━━ Material provided ━━
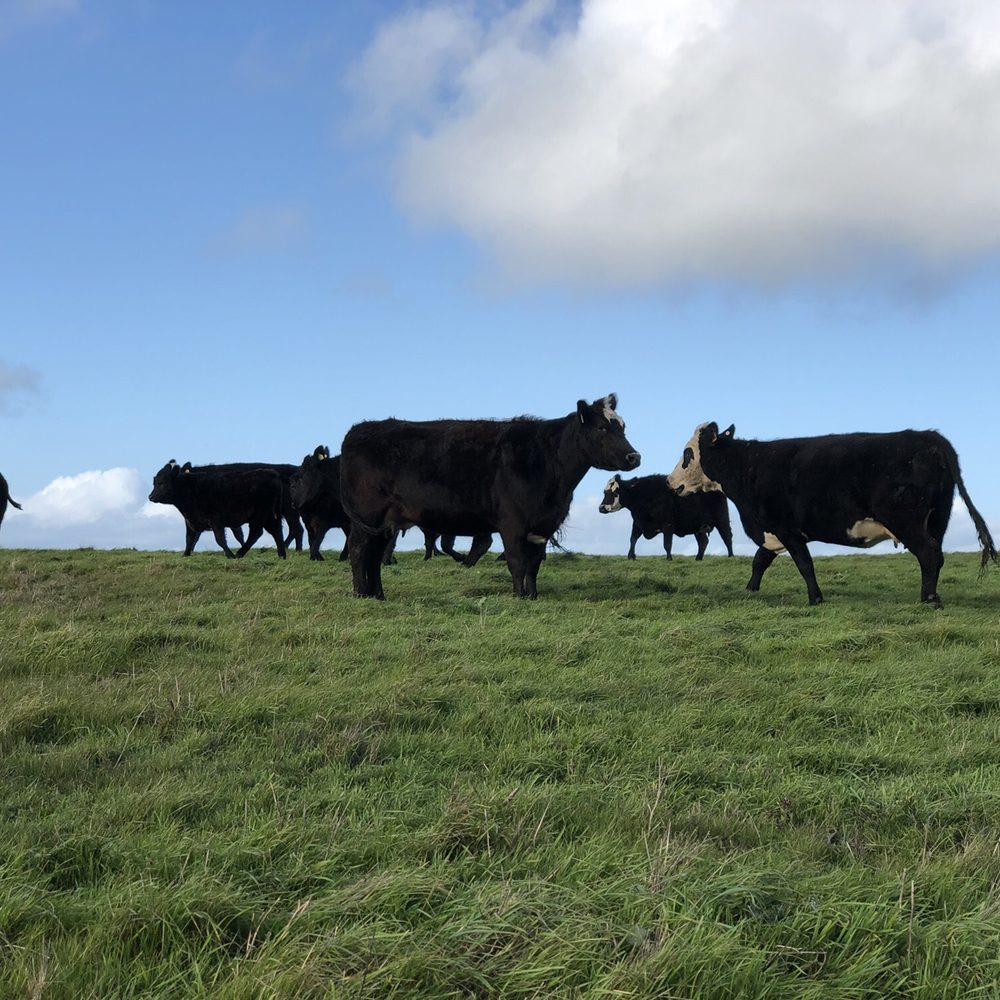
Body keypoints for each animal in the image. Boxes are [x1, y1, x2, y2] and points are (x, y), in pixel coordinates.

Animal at [149, 460, 287, 558]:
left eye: (163, 483)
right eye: (155, 482)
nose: (151, 497)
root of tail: (272, 474)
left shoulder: (215, 520)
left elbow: (220, 540)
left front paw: (229, 555)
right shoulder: (190, 520)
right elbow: (189, 539)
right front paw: (185, 554)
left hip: (259, 515)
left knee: (256, 533)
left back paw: (239, 553)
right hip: (270, 516)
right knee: (277, 533)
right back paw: (281, 556)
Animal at [340, 394, 641, 599]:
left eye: (623, 427)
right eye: (602, 428)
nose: (634, 457)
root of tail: (358, 430)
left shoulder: (541, 526)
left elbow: (533, 565)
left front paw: (533, 596)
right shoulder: (512, 523)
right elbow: (517, 563)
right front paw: (520, 597)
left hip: (384, 522)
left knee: (374, 555)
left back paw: (377, 595)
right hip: (367, 516)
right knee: (358, 549)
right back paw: (360, 593)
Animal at [599, 474, 734, 559]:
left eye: (615, 492)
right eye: (605, 492)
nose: (601, 508)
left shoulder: (667, 524)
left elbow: (667, 543)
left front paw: (669, 558)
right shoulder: (637, 523)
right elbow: (633, 539)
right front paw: (631, 556)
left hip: (722, 520)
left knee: (727, 537)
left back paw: (731, 556)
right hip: (699, 527)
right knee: (703, 542)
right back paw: (698, 558)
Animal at [668, 422, 997, 607]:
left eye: (687, 454)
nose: (671, 482)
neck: (748, 465)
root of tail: (930, 437)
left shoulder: (786, 528)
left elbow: (804, 564)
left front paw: (815, 598)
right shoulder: (772, 531)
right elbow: (760, 561)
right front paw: (751, 590)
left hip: (906, 519)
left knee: (929, 554)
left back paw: (928, 600)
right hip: (938, 518)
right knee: (936, 555)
━━━
■ Goal of the exercise
Copy all lines of the records that have the string "root" in them.

■ Result for this task
root of tail: (272, 474)
root of tail: (358, 430)
root of tail: (930, 437)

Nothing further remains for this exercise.